2012 - Argo
Ben Affleck's third directing gig, following critically-acclaimed films Gone Baby Gone and The Town, was 2012's Argo, which told a relatively fictionalized account of the Canadian Caper during the Iran Hostage Crisis in the late 1970s.
Also starring Affleck - alongside Bryan Cranston, John Goodman, Alan Arkin, and more - the became an astounding critical and commercial success. It won three Academy Awards from out of seven nominations, including Best Picture, although was controversial for lacking a Best Director nomination for Affleck.
2013 - Gravity
Alfonso Cuarón followed up his success with movies such as Children of Men and Harry Potter and the Prisoner of Azkaban by directing what is considered one of the most visually-stunning space films ever made: Gravity. Based on an original script from himself and his son, Jonás Cuarón, critics called the film "an eerie, tense sci-fi thriller that's masterfully directed and visually stunning."
Thanks to the critical praise and the presence of Sandra Bullock and George Clooney, Gravity became an enormous box office success, grossing $723.2 million worldwide against an estimated production budget of merely $100 million. Despite the low cost, the film's effects were so impressive one reporter was convinced that Cuarón actually filmed the movie in space.
2014 - Boyhood
Richard Linklater followed up 2013's Before Midnight, the third installment in his Before trilogy, with the coming-of-age film, Boyhood, starring Ellar Coltrane, Patricia Arquette, and Ethan Hawke. The movie charts the childhood of a Texan child from six years old to eighteen, exploring the ebbs and flows of his life in a divorced home. Aside from the story, what makes Boyhood so special is that Linklater did something that was considered inconceivable: film a movie in real-time over the course of almost a decade.

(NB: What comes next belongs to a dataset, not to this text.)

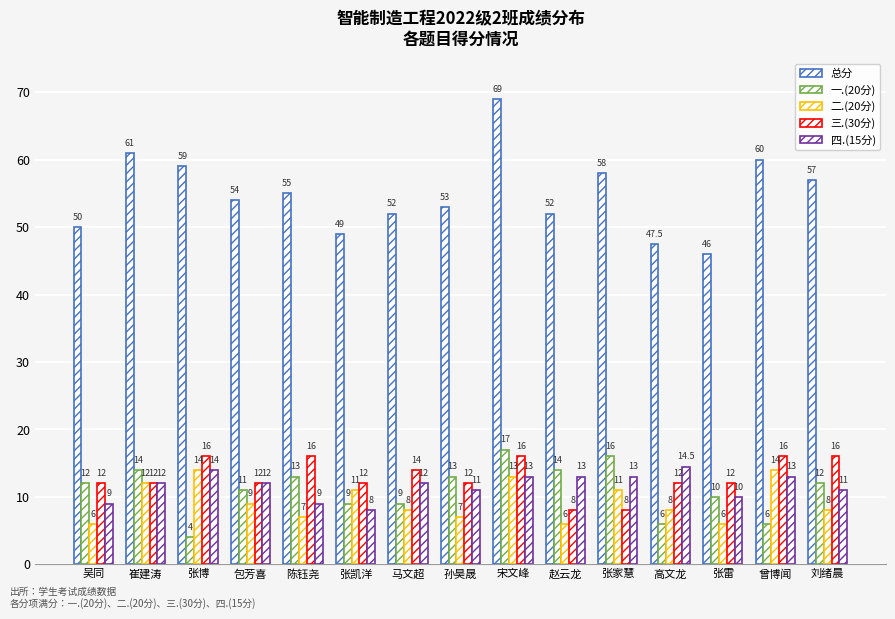

The 四.(15分) series shows 17.0 at 宋文峰. True or false?

False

That behind-the-scenes factor is part of why it was so praised when it finally released to the general public in 2014, earning it overwhelmingly positive reviews and several major awards.
2015 - Mad Max: Fury Road
George Miller's iconic Mad Max franchise laid dormant ever since Mad Max Beyond Thunderdome, starring Mel Gibson as the titular character, hit theaters in 1985. The acclaimed filmmaker managed to successfully reboot the franchise thirty years later, however, with the fourth installment in the series, Mad Max: Fury Road, starring Tom Hardy as Max Rockatansky and Charlize Theron as Imperator Furiosa.
The movie achieved unanimous critical acclaim - with the Rotten Tomatoes consensus citing the film's "exhilarating action" and "surprising amount of narrative heft" - and did better than a reboot of a cult hit had any right to do at the box office. To cap off its success, the film became a major awards frontrunner, winning the most Oscars of that year. Not bad from a highly troubled production.
2016 - Moonlight
Barry Jenkins' Moonlight was one of the most-talked-about movies in 2016, and rightfully so. The film, starring Trevante Rhodes, Naomie Harris, and Mahershala Ali, released to overwhelming critical praise, with everything, from script to performances to direction, getting top marks from critics.
The film ended up winning the Oscar for Best Picture (after a rather spectacular mix-up with La La Land, of course), marking out a bunch of firsts: it was the first time the award had gone to a film with an all-black cast or one with an LGBT subject matter.
2017 - Get Out
Jordan Peele took the industry by surprise in 2017 with his directorial debut, Get Out, starring Daniel Kaluuya as a black man lured into a trap by his white girlfriend. The horror film released in a politically-charged climate that not-so-subtly addressed present-day social issues in a wildly entertaining way, seeing it hit with all corners of the audience.
It was, in no uncertain terms, an astounding critical and commercial success, grossing $254.3 million against an estimated production budget of $4.5 million and going on to be nominated for multiple awards. Only time will tell, though, if it ends up being nominated for Best Picture, let alone taking the top prize.